(Extracted records)

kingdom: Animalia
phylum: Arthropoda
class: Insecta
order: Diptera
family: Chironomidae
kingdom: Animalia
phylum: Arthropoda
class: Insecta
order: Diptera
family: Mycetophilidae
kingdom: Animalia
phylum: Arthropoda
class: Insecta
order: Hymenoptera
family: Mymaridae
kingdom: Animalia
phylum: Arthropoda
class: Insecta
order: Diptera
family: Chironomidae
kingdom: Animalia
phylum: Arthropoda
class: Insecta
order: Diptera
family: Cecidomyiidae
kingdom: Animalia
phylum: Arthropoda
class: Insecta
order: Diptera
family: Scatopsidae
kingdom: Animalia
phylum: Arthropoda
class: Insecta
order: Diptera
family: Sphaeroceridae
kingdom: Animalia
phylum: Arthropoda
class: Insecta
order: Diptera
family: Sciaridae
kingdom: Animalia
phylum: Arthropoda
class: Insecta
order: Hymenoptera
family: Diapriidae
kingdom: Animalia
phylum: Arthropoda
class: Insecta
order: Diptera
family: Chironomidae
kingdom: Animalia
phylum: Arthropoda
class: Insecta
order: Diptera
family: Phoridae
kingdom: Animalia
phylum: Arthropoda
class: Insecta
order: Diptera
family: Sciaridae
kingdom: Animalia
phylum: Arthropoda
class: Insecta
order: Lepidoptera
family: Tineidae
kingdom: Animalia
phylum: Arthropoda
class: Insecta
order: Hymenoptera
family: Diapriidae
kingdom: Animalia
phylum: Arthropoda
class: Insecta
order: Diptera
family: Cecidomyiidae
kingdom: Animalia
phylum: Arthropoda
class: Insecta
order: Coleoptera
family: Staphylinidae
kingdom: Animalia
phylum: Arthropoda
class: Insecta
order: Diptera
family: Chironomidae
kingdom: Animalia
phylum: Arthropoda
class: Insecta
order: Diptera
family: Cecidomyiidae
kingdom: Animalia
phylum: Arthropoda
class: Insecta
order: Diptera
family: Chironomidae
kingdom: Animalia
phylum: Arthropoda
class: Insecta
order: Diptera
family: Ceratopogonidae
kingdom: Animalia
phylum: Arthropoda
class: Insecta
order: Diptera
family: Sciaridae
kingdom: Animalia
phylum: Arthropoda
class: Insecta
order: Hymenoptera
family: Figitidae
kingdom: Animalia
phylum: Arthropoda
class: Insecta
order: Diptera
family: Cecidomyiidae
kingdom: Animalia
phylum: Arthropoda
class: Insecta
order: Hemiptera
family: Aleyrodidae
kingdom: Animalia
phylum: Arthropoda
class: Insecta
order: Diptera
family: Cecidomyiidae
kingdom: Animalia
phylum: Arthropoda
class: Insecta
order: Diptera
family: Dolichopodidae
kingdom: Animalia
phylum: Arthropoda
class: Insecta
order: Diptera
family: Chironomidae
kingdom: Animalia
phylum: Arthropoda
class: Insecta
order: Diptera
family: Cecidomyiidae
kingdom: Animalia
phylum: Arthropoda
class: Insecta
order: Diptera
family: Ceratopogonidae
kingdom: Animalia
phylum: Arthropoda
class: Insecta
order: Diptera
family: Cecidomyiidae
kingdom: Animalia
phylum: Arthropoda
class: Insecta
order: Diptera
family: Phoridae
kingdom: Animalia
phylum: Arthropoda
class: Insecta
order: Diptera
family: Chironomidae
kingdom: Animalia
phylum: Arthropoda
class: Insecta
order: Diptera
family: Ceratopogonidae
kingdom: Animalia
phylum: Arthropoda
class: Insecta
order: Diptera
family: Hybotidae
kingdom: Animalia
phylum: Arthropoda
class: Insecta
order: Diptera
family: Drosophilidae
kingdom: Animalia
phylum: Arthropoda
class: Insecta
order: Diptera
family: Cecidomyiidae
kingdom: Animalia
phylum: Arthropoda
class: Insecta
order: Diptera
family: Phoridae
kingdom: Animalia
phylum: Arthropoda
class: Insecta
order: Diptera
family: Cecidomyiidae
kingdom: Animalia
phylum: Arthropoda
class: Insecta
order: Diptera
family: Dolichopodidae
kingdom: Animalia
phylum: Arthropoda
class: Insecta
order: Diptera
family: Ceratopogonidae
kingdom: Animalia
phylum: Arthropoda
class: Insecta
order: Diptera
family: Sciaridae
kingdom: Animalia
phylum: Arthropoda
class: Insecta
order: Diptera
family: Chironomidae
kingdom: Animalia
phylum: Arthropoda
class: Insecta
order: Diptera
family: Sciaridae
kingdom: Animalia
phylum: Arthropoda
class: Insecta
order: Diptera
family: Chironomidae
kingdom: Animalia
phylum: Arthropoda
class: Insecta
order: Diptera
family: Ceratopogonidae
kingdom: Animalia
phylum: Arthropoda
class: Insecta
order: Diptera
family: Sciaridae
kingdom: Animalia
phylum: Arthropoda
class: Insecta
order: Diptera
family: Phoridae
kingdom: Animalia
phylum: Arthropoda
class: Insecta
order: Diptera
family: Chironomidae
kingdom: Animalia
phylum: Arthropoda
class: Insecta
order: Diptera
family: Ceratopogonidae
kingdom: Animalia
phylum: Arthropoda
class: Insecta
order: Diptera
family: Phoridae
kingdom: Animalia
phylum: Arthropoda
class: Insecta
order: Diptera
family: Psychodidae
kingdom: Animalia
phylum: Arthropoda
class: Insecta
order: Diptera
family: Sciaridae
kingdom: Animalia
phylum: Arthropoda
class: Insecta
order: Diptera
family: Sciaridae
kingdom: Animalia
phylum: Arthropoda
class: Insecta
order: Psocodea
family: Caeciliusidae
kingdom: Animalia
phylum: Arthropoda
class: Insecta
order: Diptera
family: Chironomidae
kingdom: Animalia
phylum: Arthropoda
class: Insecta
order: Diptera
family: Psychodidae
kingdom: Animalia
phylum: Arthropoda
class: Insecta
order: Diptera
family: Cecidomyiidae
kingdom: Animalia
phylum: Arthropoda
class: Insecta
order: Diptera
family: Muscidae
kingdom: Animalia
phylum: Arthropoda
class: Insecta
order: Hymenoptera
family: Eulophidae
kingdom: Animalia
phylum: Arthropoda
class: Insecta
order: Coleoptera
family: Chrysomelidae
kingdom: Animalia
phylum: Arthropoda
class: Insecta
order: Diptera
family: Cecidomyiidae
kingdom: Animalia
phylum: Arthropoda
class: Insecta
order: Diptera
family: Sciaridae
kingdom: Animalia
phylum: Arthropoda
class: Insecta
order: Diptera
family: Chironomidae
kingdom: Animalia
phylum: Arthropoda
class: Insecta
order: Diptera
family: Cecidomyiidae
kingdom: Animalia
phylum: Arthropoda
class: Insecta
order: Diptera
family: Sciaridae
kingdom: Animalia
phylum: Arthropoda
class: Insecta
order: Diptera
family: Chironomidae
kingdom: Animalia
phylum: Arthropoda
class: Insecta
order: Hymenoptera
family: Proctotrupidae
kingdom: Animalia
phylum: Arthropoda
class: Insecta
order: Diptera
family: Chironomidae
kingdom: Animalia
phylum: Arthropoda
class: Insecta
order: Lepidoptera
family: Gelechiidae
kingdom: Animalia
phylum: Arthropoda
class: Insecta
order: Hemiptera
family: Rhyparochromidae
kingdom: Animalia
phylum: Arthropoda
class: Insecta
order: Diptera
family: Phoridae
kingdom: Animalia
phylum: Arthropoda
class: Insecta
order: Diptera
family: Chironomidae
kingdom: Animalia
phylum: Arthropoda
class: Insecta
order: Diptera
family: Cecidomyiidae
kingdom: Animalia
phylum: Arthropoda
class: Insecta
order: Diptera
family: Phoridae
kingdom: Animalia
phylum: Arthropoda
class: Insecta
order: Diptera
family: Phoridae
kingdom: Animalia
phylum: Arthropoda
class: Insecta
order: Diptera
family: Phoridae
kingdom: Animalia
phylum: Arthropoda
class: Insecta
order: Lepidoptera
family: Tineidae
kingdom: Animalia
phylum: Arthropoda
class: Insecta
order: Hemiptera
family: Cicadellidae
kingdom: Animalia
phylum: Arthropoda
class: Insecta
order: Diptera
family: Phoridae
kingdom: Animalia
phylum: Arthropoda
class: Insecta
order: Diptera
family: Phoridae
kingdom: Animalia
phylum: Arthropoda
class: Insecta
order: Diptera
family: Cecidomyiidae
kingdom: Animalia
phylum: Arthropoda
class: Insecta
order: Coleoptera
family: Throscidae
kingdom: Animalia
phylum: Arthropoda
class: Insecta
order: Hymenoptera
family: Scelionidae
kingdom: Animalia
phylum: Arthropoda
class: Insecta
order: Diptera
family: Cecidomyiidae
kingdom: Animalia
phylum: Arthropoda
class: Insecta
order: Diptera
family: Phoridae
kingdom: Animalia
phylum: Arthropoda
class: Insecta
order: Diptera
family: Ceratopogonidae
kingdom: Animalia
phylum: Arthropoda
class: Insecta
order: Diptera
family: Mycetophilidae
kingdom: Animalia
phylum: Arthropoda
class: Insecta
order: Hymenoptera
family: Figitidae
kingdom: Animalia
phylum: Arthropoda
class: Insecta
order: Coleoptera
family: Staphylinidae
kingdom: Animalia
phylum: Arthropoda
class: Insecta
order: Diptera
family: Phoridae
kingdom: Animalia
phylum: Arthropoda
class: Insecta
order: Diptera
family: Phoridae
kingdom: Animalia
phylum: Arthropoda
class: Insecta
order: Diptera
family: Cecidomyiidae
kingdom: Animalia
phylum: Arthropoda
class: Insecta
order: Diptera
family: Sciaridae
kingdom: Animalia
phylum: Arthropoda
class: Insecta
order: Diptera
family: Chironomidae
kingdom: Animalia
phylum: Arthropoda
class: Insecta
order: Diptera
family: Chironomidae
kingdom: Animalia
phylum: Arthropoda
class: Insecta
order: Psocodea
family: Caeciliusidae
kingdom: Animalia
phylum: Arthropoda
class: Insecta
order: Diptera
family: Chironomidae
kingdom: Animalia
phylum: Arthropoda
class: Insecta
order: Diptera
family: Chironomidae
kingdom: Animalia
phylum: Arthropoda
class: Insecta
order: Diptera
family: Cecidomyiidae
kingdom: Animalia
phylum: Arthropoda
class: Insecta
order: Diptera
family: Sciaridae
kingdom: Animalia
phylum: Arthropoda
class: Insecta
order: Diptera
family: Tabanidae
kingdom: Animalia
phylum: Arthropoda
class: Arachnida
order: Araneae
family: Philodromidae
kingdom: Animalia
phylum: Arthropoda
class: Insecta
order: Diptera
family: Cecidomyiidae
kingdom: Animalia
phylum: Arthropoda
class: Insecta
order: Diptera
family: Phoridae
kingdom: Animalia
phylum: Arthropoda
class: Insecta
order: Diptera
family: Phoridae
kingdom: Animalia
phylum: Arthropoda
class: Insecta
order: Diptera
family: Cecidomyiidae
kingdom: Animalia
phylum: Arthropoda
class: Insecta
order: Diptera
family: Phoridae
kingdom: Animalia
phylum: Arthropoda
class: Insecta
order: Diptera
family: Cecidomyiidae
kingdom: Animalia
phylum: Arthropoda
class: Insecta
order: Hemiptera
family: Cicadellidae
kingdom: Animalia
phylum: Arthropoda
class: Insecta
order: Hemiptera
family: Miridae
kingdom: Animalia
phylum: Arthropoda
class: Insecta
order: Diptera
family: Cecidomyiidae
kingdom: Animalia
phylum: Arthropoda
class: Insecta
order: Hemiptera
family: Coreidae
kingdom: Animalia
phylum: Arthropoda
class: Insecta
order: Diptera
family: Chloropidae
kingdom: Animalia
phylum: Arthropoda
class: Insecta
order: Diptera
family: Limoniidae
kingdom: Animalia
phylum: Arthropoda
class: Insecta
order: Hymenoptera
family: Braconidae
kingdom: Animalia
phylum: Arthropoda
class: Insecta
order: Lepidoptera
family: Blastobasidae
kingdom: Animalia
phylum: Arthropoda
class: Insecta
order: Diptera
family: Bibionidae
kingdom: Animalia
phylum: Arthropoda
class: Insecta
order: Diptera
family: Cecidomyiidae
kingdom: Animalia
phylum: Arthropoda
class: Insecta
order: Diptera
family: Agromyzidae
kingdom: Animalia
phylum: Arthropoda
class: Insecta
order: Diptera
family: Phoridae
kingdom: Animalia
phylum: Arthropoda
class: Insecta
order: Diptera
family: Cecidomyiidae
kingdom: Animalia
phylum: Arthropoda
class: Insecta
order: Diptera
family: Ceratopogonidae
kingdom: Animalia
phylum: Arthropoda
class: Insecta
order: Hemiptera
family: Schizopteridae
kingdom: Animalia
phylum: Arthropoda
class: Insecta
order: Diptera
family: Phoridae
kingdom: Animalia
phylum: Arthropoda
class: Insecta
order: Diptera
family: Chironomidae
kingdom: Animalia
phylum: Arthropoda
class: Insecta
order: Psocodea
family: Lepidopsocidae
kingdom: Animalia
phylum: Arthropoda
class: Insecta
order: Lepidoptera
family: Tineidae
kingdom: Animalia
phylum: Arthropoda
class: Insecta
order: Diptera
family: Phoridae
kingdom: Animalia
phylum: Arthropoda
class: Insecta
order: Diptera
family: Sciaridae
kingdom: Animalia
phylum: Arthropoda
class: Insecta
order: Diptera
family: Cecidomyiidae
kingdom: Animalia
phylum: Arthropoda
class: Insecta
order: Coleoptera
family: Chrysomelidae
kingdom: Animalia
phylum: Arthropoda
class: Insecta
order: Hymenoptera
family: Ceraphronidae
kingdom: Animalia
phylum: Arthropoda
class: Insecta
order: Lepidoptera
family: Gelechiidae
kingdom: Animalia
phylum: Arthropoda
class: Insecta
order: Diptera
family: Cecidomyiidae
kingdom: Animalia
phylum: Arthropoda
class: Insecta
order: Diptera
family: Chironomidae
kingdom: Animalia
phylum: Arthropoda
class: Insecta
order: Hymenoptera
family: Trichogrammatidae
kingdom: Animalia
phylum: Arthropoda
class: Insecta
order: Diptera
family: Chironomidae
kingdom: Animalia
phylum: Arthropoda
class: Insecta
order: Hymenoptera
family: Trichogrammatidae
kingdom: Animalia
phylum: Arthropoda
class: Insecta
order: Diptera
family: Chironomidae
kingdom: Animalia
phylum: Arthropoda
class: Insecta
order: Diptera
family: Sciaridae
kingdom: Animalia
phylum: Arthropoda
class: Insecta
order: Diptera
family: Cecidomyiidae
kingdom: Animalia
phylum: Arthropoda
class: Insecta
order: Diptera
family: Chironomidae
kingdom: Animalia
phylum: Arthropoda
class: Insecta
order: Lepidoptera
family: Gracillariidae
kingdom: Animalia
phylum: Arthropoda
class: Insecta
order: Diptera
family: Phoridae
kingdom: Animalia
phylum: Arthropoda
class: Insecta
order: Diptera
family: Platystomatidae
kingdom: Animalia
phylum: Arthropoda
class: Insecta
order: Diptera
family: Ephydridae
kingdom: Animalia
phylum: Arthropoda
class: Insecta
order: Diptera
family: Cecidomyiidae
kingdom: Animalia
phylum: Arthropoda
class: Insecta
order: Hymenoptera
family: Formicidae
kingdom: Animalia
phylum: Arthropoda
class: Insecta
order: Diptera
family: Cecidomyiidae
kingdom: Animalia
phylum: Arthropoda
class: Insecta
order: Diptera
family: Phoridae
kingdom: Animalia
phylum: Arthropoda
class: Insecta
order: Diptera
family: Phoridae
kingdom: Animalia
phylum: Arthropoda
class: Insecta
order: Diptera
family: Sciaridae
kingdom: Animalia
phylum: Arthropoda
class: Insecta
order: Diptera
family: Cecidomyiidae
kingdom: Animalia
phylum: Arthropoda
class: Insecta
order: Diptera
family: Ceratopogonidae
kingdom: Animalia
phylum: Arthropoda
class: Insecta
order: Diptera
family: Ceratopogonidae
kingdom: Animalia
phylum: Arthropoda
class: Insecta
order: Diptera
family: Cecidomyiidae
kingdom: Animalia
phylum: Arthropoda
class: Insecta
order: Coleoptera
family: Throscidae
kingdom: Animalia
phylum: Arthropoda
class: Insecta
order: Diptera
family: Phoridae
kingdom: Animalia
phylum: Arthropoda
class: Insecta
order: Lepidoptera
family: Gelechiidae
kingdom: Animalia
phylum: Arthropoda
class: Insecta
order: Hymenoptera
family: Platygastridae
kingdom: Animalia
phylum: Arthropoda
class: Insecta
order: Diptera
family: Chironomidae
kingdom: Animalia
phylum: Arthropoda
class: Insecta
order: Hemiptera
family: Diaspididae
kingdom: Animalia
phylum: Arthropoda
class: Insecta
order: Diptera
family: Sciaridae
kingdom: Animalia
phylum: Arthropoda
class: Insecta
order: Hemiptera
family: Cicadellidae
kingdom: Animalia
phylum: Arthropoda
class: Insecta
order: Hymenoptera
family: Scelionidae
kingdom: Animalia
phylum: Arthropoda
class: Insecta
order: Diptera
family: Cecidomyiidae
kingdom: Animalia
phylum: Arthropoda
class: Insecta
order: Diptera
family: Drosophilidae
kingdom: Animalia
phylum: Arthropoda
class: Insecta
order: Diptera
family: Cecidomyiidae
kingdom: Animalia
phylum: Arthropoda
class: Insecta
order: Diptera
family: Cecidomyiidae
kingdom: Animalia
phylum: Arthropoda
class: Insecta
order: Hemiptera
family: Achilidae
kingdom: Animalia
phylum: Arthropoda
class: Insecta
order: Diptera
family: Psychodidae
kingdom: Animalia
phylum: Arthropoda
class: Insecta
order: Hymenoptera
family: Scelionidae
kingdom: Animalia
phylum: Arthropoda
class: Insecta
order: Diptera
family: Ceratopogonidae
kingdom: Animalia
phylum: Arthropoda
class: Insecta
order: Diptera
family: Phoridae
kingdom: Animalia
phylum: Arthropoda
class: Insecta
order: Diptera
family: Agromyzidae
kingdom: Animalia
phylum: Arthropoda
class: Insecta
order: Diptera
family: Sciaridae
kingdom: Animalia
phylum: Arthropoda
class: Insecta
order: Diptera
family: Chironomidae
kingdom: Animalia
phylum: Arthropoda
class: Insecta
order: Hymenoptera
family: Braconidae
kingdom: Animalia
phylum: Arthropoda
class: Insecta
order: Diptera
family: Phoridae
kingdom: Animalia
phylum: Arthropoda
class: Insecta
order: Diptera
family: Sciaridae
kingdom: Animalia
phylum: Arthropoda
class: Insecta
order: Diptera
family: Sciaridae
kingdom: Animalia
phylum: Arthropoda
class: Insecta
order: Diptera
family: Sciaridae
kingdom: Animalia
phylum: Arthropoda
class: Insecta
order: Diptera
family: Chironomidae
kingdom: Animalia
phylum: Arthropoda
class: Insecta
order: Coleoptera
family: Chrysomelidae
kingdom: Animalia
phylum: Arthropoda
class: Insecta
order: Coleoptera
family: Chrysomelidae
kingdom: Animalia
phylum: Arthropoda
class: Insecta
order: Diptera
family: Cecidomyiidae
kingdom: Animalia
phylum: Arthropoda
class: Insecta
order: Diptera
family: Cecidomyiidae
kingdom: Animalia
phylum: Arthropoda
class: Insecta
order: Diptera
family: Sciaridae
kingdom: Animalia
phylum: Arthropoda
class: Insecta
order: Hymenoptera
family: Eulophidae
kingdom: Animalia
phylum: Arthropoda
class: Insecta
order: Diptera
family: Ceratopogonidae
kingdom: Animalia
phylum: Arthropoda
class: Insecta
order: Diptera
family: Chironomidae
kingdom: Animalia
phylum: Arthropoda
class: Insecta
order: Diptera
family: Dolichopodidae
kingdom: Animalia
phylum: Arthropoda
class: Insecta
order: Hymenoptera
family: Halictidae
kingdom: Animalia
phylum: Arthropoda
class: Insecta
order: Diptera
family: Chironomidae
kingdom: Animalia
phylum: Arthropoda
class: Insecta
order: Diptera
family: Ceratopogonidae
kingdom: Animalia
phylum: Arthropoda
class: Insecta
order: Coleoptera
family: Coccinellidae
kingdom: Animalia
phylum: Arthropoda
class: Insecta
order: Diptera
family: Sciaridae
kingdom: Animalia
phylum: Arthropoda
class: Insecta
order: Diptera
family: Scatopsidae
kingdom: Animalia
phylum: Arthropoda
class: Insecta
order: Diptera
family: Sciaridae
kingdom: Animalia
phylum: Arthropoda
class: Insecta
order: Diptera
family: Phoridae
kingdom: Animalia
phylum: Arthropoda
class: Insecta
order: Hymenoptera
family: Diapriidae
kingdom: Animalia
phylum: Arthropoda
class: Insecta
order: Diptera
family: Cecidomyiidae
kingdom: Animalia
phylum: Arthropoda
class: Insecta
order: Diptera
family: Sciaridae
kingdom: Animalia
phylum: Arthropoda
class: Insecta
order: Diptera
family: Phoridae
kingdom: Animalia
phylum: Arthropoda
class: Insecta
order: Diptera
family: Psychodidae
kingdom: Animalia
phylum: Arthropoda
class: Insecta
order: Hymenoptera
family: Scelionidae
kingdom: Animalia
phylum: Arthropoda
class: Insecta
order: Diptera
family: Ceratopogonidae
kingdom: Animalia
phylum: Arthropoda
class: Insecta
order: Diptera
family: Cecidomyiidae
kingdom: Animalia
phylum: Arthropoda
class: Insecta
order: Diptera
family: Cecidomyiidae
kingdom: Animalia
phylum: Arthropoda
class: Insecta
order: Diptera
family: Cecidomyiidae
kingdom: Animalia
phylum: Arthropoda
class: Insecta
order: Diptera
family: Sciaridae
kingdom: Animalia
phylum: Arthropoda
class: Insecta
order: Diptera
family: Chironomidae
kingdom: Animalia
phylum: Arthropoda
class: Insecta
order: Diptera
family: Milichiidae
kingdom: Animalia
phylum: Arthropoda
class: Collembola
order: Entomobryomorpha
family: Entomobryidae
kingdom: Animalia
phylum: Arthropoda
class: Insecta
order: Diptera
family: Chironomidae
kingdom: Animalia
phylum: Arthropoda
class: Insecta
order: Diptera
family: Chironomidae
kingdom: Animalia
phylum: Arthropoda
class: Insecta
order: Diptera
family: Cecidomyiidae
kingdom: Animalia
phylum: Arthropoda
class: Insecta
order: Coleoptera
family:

• EXERCISE INSTRUCTIONS: Can you output, unchanged, the lines of the entries above from the very first one through the line containing "family: Mymaridae", including both ends?

• OUTPUT OF THE TASK:
kingdom: Animalia
phylum: Arthropoda
class: Insecta
order: Diptera
family: Chironomidae
kingdom: Animalia
phylum: Arthropoda
class: Insecta
order: Diptera
family: Mycetophilidae
kingdom: Animalia
phylum: Arthropoda
class: Insecta
order: Hymenoptera
family: Mymaridae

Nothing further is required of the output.